Why do Non-Capture Groups Exist?

See the Regular Expressions topic for the context of this essay.


The only difference between capture groups and non-capture groups is that the former captures the matched character sequences for possible later re-use with a numbered back reference while a non-capture group does not.   Both are used to group subexpressions, which is the main reason most people will utilize parentheses ( ) within regular expressions.


For example, if we want to match a repeating sequence such as Urgent we could use either (Urgent)+ or (?:Urgent)+.  Both will match sequences such as UrgentUrgent and UrgentUrgentUrgent.   The only difference is that the capture group consisting just of parentheses ( ) stores the matched pattern internally in a results array from which we can summon it later in that same regular expression using the back reference \1 while the non-capture group consisting of an opening sequence of (?: with a closing sequence of ) does not store the matched pattern internally.


Given that most users of regular expressions do not utilize back references and use parentheses ( ) simply for grouping the way they have learned to do so from a lifetime of use in mathematics and most other programming, and given that there seems to be no apparent harm in always using capture groups (who cares if a label is attached internally since we are not required to ever use that label?), why bother having non-capture groups at all?   Is it not just a syntax quirk that seems only to exist to eliminate a totally reliable method of determining what number a given capture group is by counting left parentheses?  

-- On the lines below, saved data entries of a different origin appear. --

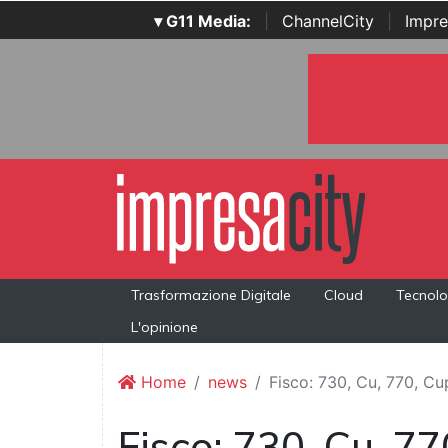
▾ G11 Media:
|
ChannelCity
|
Impre
Trasformazione Digitale
Cloud
Tecnolo
L'opinione
Home
news
Fisco: 730, Cu, 770, Cup
Fisco: 730, Cu, 770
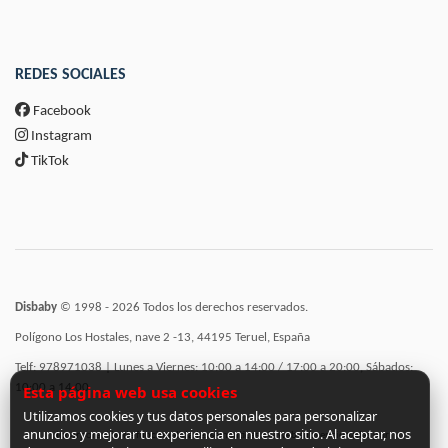
REDES SOCIALES
Facebook
Instagram
TikTok
Disbaby
© 1998 - 2026 Todos los derechos reservados.
Polígono Los Hostales, nave 2 -13, 44195 Teruel, España
Telf: 978971038 | Lunes a Viernes: 10:00 a 14:00 / 17:00 a 20:00, Sábados:
10:00 a 14:00
Esta página web usa cookies
Utilizamos cookies y tus datos personales para personalizar
anuncios y mejorar tu experiencia en nuestro sitio. Al aceptar, nos
Incorporación de funcionalidades semánticas a la web subvencionadas por:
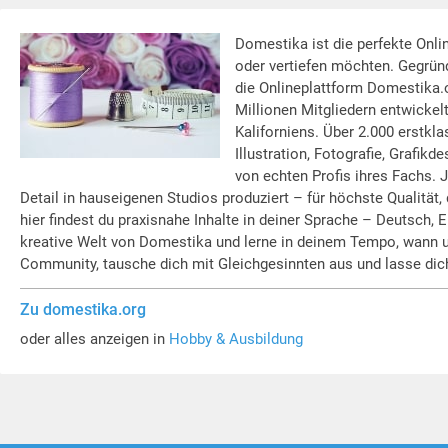
Domestika ist die perfekte Onlin
oder vertiefen möchten. Gegründ
die Onlineplattform Domestika.
Millionen Mitgliedern entwickel
Kaliforniens. Über 2.000 erstkla
Illustration, Fotografie, Grafik
von echten Profis ihres Fachs. J
Detail in hauseigenen Studios produziert – für höchste Qualität, 
hier findest du praxisnahe Inhalte in deiner Sprache – Deutsch, E
kreative Welt von Domestika und lerne in deinem Tempo, wann un
Community, tausche dich mit Gleichgesinnten aus und lasse dich
Zu domestika.org
oder alles anzeigen in
Hobby & Ausbildung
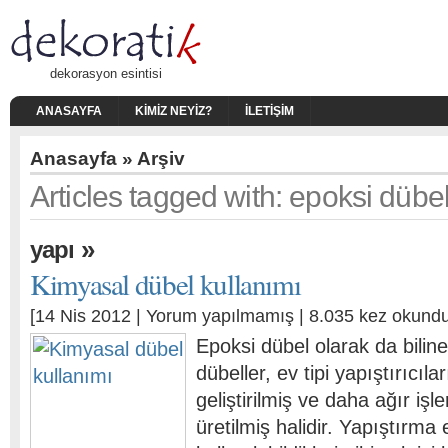
dekorasyon esintisi
ANASAYFA
KIMIZ NEYIZ?
İLETIŞIM
Anasayfa
» Arşiv
Articles tagged with: epoksi dübel
»
yapı
Kimyasal dübel kullanımı
[14 Nis 2012 |
Yorum yapılmamış
| 8.035 kez okundu
Epoksi dübel olarak da bilin
dübeller, ev tipi yapıştırıcıl
geliştirilmiş ve daha ağır işl
üretilmiş halidir. Yapıştırma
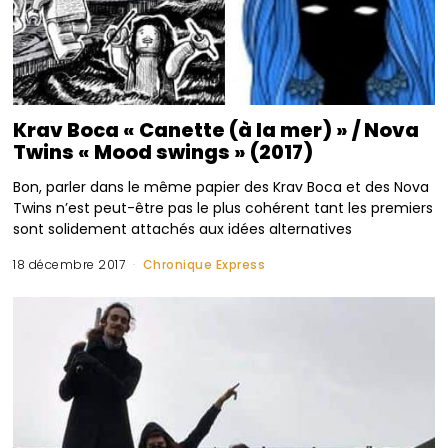
Krav Boca « Canette (à la mer) » / Nova
Twins « Mood swings » (2017)
Bon, parler dans le même papier des Krav Boca et des Nova
Twins n’est peut-être pas le plus cohérent tant les premiers
sont solidement attachés aux idées alternatives
18 décembre 2017
Chronique Express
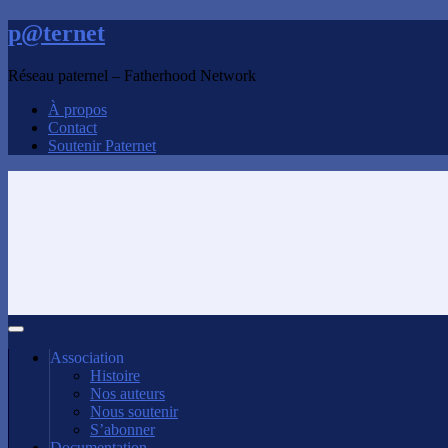
p@ternet
Réseau paternel – Fatherhood Network
À propos
Contact
Soutenir Paternet
Association
Histoire
Nos auteurs
Nous soutenir
S’abonner
Documentation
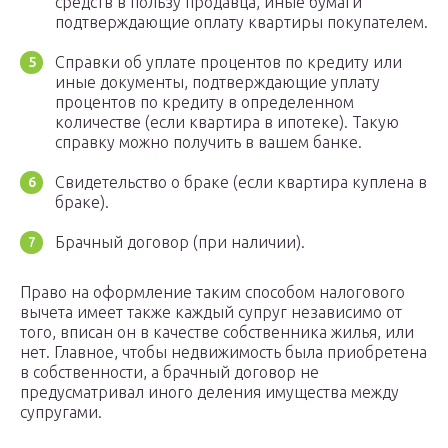
средств в пользу продавца, иные бумаги
подтверждающие оплату квартиры покупателем.
Справки об уплате процентов по кредиту или
иные документы, подтверждающие уплату
процентов по кредиту в определенном
количестве (если квартира в ипотеке). Такую
справку можно получить в вашем банке.
Свидетельство о браке (если квартира куплена в
браке).
Брачный договор (при наличии).
Право на оформление таким способом налогового
вычета имеет также каждый супруг независимо от
того, вписан он в качестве собственника жилья, или
нет. Главное, чтобы недвижимость была приобретена
в собственности, а брачный договор не
предусматривал иного деления имущества между
супругами.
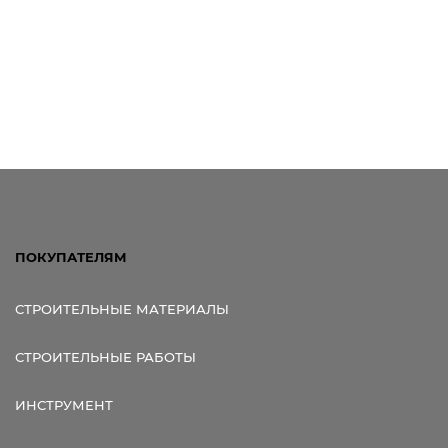
ПОКУПАТЕЛЯМ
СТРОИТЕЛЬНЫЕ МАТЕРИАЛЫ
СТРОИТЕЛЬНЫЕ РАБОТЫ
ИНСТРУМЕНТ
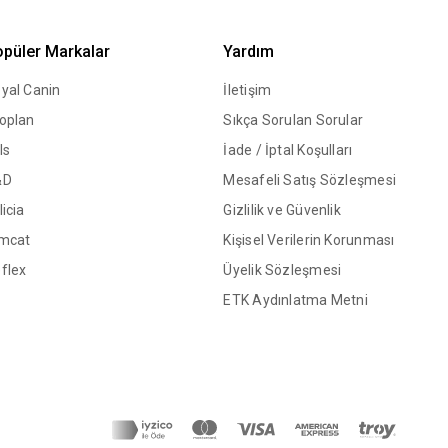
püler Markalar
Yardım
yal Canin
İletişim
oplan
Sıkça Sorulan Sorular
ls
İade / İptal Koşulları
&D
Mesafeli Satış Sözleşmesi
licia
Gizlilik ve Güvenlik
mcat
Kişisel Verilerin Korunması
flex
Üyelik Sözleşmesi
ETK Aydınlatma Metni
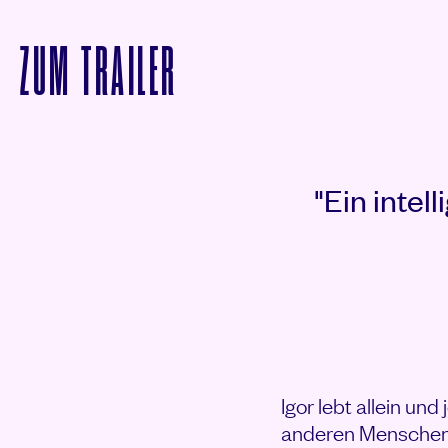
VON GLÜCK AUF EINE
ZUM
TRAILER
Rezensionen
"Ein intel
Igor lebt allein un
anderen Menschen 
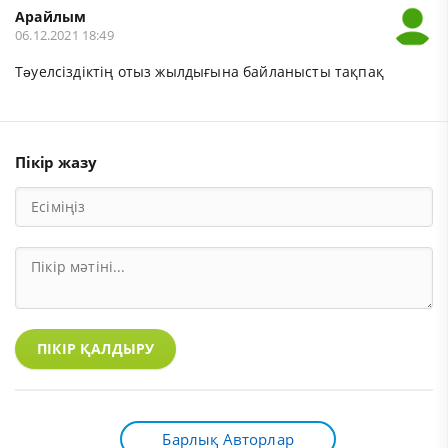
Арайлым
06.12.2021 18:49
Тəуелсіздіктің отыз жылдығына байланысты тақпақ
Пікір жазу
ПІКІР ҚАЛДЫРУ
Барлық Авторлар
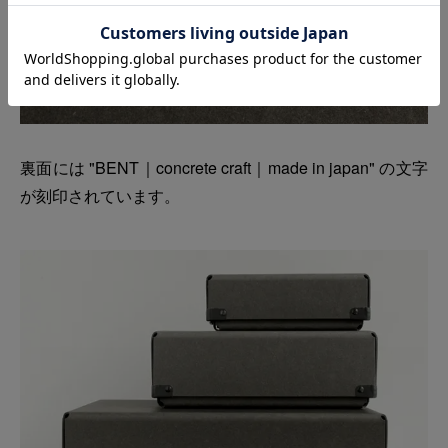
裏面には "BENT｜concrete craft｜made in japan" の文字
が刻印されています。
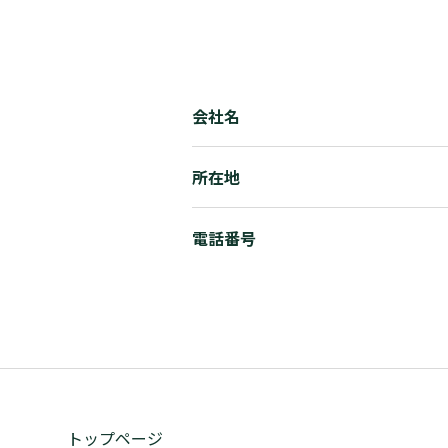
会社名
所在地
電話番号
トップページ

As far as syntax quirks go, to get insight into why capture groups are the way they are we have to look at design decisions going back many years.   A key notion is that although we may be interested in capture groups primarily for the grouping effect of using parentheses ( ) the original impetus behind capture groups was a desire to capture patterns detected earlier in the regular expression.   When scripting the capturing is especially important because it is more common to want to use captured results outside of the regular expression, as opposed to using back references within the regular expression itself as might be done within interactive uses such as in the Select panel template tab.


It was simply a less than ideal syntax choice for a construction distinguished by its ability to capture, that is, harvest chunks of prior results for later re-use, to utilize the parentheses characters ( ) to mean something more than grouping while using the unusual construction in the form of (?:  )  to mean just grouping.     It would have made more sense to have parentheses ( ) indicate grouping, perhaps even calling them simply "groups," while reserving a specially escaped syntax in the form of (?: ) to indicate grouping plus capturing of results within an internal array to be available later.


But whether or not the choice of using ( ) or (?: ) was done backwards compared to how must people conceptualize ( ) does not answer why non-capture groups exist at all.   The answer is that in modern times there is no compelling reason beyond inertia from an earlier day.  It is true there is some overhead required to save subexpression results from capture groups in a result array, so  there might be some performance boost from using a non-capture group within a regular expression when we have no intention of utilizing a back reference.    But given the confusing and little-known nature of the (?: ) syntax compared to the more expected and better known ( ) it's probably unlikely many people will use non-capture groups for that reason.


Another possible reason for non-capture groups is that in programming the capturing of results may have unexpected behavioral side effects  But that's also a case where using a mix of capture and non-capture groups is asking for errors, or at least confusion.


The bottom line is that while it might have been prettier to set the default syntax of ( ) parentheses to simply mean grouping and to utilize an escaped (?: ) syntax to mean grouping with capturing, the syntax is what it is and after over 40 years of embedding within numerous uses of regular expressions the syntax is not going to change.  That non-capture groups exist at all does not mean we must use them, except of course to bedevil colleagues with a syntax quirk we know that they do not.   The syntax for capture groups versus non-capture groups is just another quirk to be learned that has been inherited from the great antiquity of regular expressions.  


That antiquity is not a bad thing as one reason regular expressions have been around for so long is precisely because, despite the occasionally less than ideal choice of syntax, they are so tremendously useful and powerful.